RP: Not for nothing, but the champagne. I think we make mostly that. That's why we need the Chardonnay.

CD: Are you looking to acquire more acreage?

RP: You keep your eyes open. There's still plenty of land.

CD: Do you do anything with recipes, that you give to your customers?

RP: No, but I always wanted to print some up 'cause I got a lot of recipes, specialty things. Like I went to buy a couple of eggplants yesterday, but you won't get this eggplant in a restaurant. They stuff them with ricotta cheese.

SI: Eggplant rollentini.

RP: I make it a little different. Very easy. You slice the eggplant very thin.
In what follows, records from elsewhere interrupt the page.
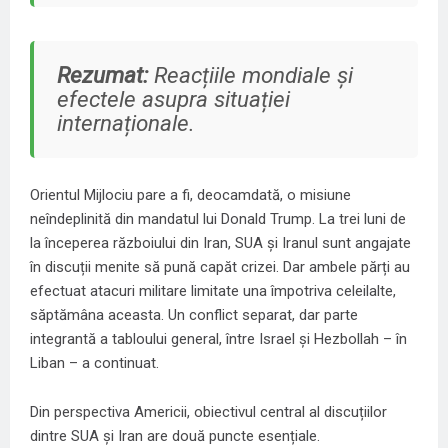
Rezumat:
Reacțiile mondiale și
efectele asupra situației
internaționale.
Orientul Mijlociu
pare a fi, deocamdată, o misiune
neîndeplinită din mandatul lui
Donald Trump
. La trei luni de
la începerea războiului din Iran, SUA și Iranul sunt angajate
în discuții menite să pună capăt crizei. Dar
ambele părți au
efectuat atacuri militare limitate
una împotriva celeilalte,
săptămâna aceasta. Un conflict separat, dar parte
integrantă a tabloului general, între Israel și Hezbollah – în
Liban – a continuat.
Din perspectiva Americii, obiectivul central al discuțiilor
dintre SUA și Iran are două puncte esențiale.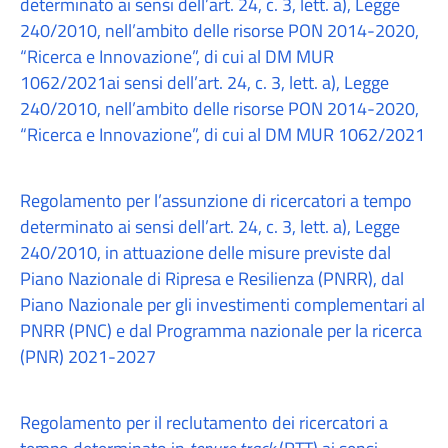
determinato ai sensi dell’art. 24, c. 3, lett. a), Legge
240/2010, nell’ambito delle risorse PON 2014-2020,
“Ricerca e Innovazione”, di cui al DM MUR
1062/2021ai sensi dell’art. 24, c. 3, lett. a), Legge
240/2010, nell’ambito delle risorse PON 2014-2020,
“Ricerca e Innovazione”, di cui al DM MUR 1062/2021
Regolamento per l’assunzione di ricercatori a tempo
determinato ai sensi dell’art. 24, c. 3, lett. a), Legge
240/2010, in attuazione delle misure previste dal
Piano Nazionale di Ripresa e Resilienza (PNRR), dal
Piano Nazionale per gli investimenti complementari al
PNRR (PNC) e dal Programma nazionale per la ricerca
(PNR) 2021-2027
Regolamento per il reclutamento dei ricercatori a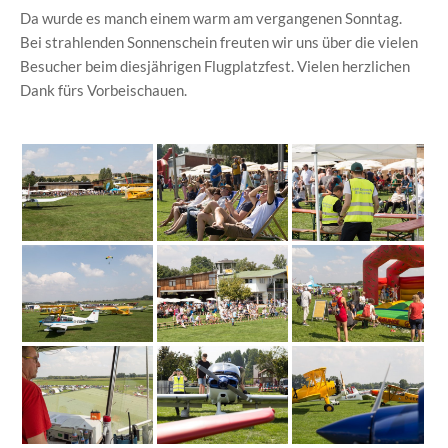
Da wurde es manch einem warm am vergangenen Sonntag.
Bei strahlenden Sonnenschein freuten wir uns über die vielen
Besucher beim diesjährigen Flugplatzfest. Vielen herzlichen
Dank fürs Vorbeischauen.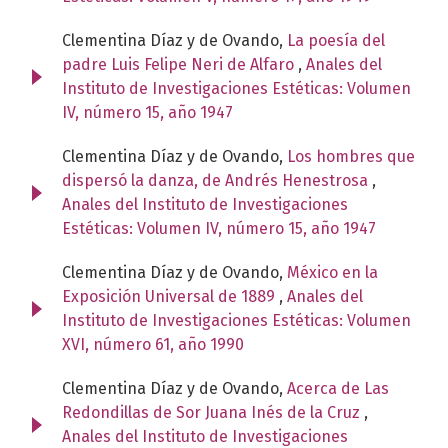
Clementina Díaz y de Ovando,
La poesía del
padre Luis Felipe Neri de Alfaro
,
Anales del
Instituto de Investigaciones Estéticas: Volumen
IV, número 15, año 1947
Clementina Díaz y de Ovando,
Los hombres que
dispersó la danza, de Andrés Henestrosa
,
Anales del Instituto de Investigaciones
Estéticas: Volumen IV, número 15, año 1947
Clementina Díaz y de Ovando,
México en la
Exposición Universal de 1889
,
Anales del
Instituto de Investigaciones Estéticas: Volumen
XVI, número 61, año 1990
Clementina Díaz y de Ovando,
Acerca de Las
Redondillas de Sor Juana Inés de la Cruz
,
Anales del Instituto de Investigaciones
SI: You dip it in the egg?

RP: No egg! No, no, no. Just fry it. Then you let drain on the paper. Then you get the prosciutto - you know, prosciutto?- and you cut that up and put the mozzarella, a little fresh parsley, nice grated cheese - you know, asiago, parmagiana, whatever you want to use - pepper, no salt… the prosciutto and cheese have enough salt.

Ralph slices Asiago
Put it in a pan, and pre-make a marinara sauce, you know, with nice Italian plum tomatoes? the whole Italian tomatoes without the puree. I like to crush them good with my hand. A little olive oil, garlic, and put the marinara sauce in the bottom of the pan. Very simple. Just roll them up. Put the marinara sauce on the top, then put it in the oven…15-20 minutes at 350-400?. Once you eat those, you won't want the ricotta ones no more. You don't see them in restaurants. We had a restaurant (in Brooklyn), and we wouldn't make them for customers, just ourselves. It's a lot of work involved.

CD: What do you call this?

RP: Raphael's eggplant rollentini.

SI: You grow your own tomatoes?

RP: Yeah, sure. Last year, my wife made 46 cases of jarred tomatoes.
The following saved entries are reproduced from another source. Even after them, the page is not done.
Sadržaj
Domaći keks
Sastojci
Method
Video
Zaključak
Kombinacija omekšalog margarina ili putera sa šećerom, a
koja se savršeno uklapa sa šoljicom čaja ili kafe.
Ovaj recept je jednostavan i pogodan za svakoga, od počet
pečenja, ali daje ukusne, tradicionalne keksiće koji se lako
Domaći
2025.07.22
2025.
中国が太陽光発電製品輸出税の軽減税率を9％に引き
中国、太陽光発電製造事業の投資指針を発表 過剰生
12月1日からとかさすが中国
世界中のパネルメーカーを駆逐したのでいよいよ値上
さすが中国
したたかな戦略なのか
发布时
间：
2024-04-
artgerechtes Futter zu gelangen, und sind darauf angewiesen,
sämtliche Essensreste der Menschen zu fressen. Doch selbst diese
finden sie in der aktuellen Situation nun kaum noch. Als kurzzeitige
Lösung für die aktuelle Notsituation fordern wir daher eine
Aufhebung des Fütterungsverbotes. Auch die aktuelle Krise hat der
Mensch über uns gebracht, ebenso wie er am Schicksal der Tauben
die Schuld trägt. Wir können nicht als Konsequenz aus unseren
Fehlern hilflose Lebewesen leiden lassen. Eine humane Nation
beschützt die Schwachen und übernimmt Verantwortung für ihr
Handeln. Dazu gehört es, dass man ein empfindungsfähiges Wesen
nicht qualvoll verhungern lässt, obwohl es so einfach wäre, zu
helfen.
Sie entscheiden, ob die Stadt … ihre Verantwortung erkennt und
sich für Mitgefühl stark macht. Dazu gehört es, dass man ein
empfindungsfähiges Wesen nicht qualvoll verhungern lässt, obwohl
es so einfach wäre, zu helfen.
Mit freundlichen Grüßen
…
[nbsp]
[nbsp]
SI: That's a lot of tomatoes!

RP: She's using tomatoes from the year before! That's a lot to make? 46 cases! She goes home and does it at night. (She works at the winery during the day.) And she uses fresh basil.
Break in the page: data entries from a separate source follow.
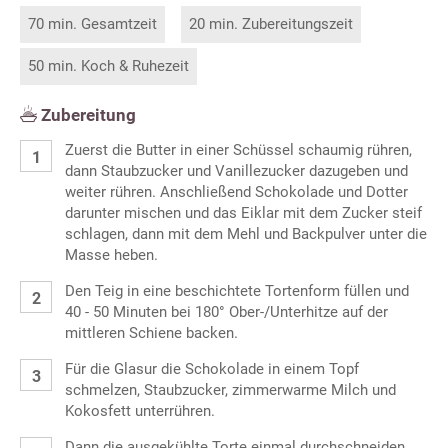
70 min. Gesamtzeit
20 min. Zubereitungszeit
50 min. Koch & Ruhezeit
Zubereitung
Zuerst die Butter in einer Schüssel schaumig rühren,
dann Staubzucker und Vanillezucker dazugeben und
weiter rühren. Anschließend Schokolade und Dotter
darunter mischen und das Eiklar mit dem Zucker steif
schlagen, dann mit dem Mehl und Backpulver unter die
Masse heben.
Den Teig in eine beschichtete Tortenform füllen und
40 - 50 Minuten bei 180° Ober-/Unterhitze auf der
mittleren Schiene backen.
Für die Glasur die Schokolade in einem Topf
schmelzen, Staubzucker, zimmerwarme Milch und
Kokosfett unterrühren.
Dann die ausgekühlte Torte einmal durchschneiden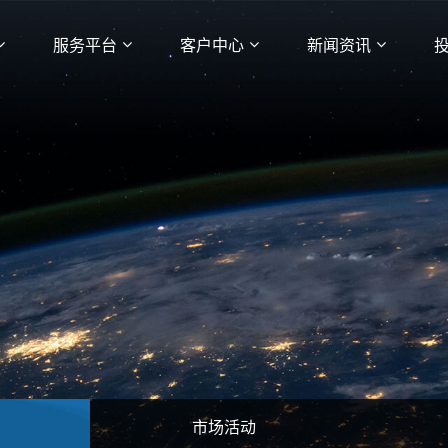
服务平台
客户中心
新闻资讯
市场活动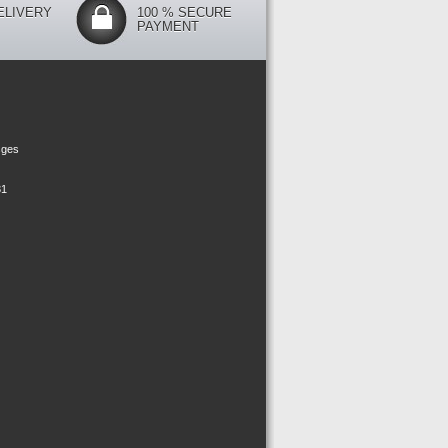
ELIVERY
100 % SECURE
PAYMENT
ges

31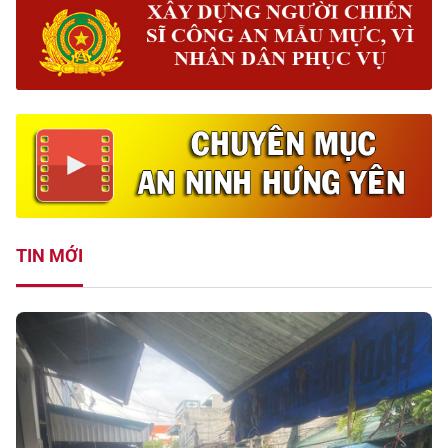
TIN MỚI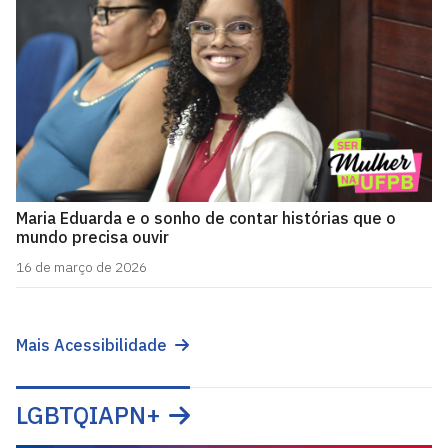
Maria Eduarda e o sonho de contar histórias que o
mundo precisa ouvir
16 de março de 2026
Mais Acessibilidade
LGBTQIAPN+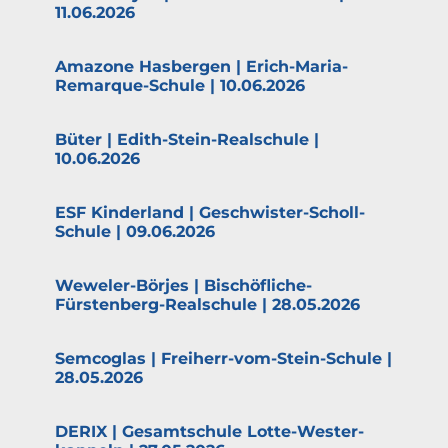
11.06.2026
Amazone Hasbergen | Erich-Maria-
Remarque-Schule | 10.06.2026
Büter | Edith-Stein-Realschule |
10.06.2026
ESF Kinderland | Geschwister-Scholl-
Schule | 09.06.2026
Weweler-Börjes | Bischöf­­liche-
Fürstenberg-Realschule | 28.05.2026
Semcoglas | Freiherr-vom-Stein-Schule |
28.05.2026
DERIX | Gesamt­schule Lotte-Wester­­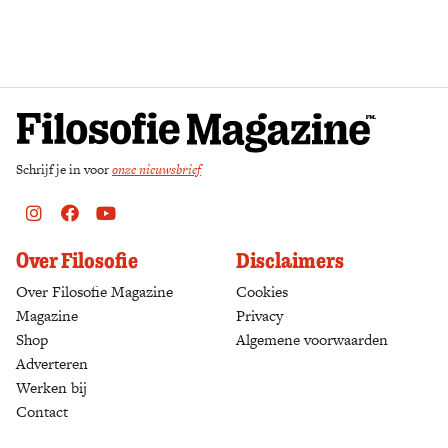
Zoek
Schrijf je in voor
onze nieuwsbrief
Instagram
Facebook
Youtube
Over Filosofie
Disclaimers
Over Filosofie Magazine
Cookies
Magazine
Privacy
Shop
(opens in a new tab)
Algemene voorwaarden
Adverteren
Werken bij
Contact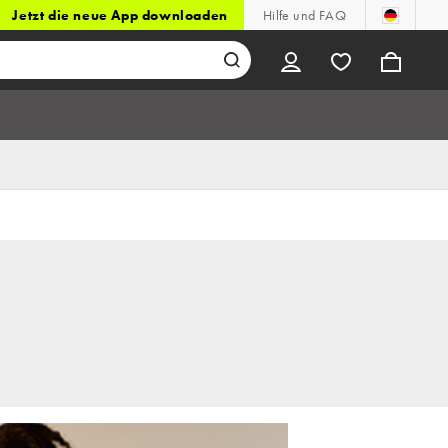
Jetzt die neue App downloaden
Hilfe und FAQ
SI: You grow that as well?

RP: Oh, yeah. And it's the best marinara. We use it for pizza? everything. I make my own ravioli and manicotti. Last week, I made fettucini 'cause I was tired!

PP: It's easier to make fettucini; ravioli is a little more work.

SI: You make your pasta from scratch?

RP: You know something? I always made the pasta. We had the restaurant. We had the big ring, the flour, the egg, a little salt, a little olive oil. I never measured nothing. My wife taught me. You know how she does it now? Blender! Two little cups of flour, two eggs, a little salt, the olive oil? Whirrrrrr! It makes a ball!! It's fast. You take it out and do it again, and again. I make ten of them.

PP: There's a huge difference when you make it yourself. It's so light.

RP: Some like it heavy. We like it light. You want to try some Port?

SI: (I can't struggle to resist)

CD: How do you get Port so sweet?

RP: We stop the fermentation. And it's fortified. All port wines should be 20-21% alcohol. To get it to 20-21% alcohol, we add wine spirits which we get from California. It's 190 proof. You want to try some of that? Laughs)

SI: (I definitely prefer Port to 190 proof) I've had 190 proof, as Everclear?. It doesn't have a taste. It sucks all of the water out of your tongue! You can get it in the Midwest. It's good for cleaning lenses and tape decks!

RP: You want a little Chardonnay?

SI: Sure!

CD: This doesn't taste overly woody. Of course, this is after we've tasted the reds.

RP: We have one Chardonnay, 1996; it tastes really woody. I prefer it not as woody. Some people like that, though. I don't like it. You know something? We hand-pick everything here? No machines. We get the kids, everyone. It scares a lot of people to pick by hand. But, really it's no big deal. The first grapes you pick are the champagne grapes, the Cardonnay. What else do you want to try?

SI: (Everything? again and again, but….) We need to take some pictures of you and the gift packs.

RP: Sure!

SI:With that, our interview was concluded, but we know that's not the last time we'll be going to Pugliese. The wine is excellent, the tasting room filled full with beautiful photographs, and the style is pure Famiglia Italiana!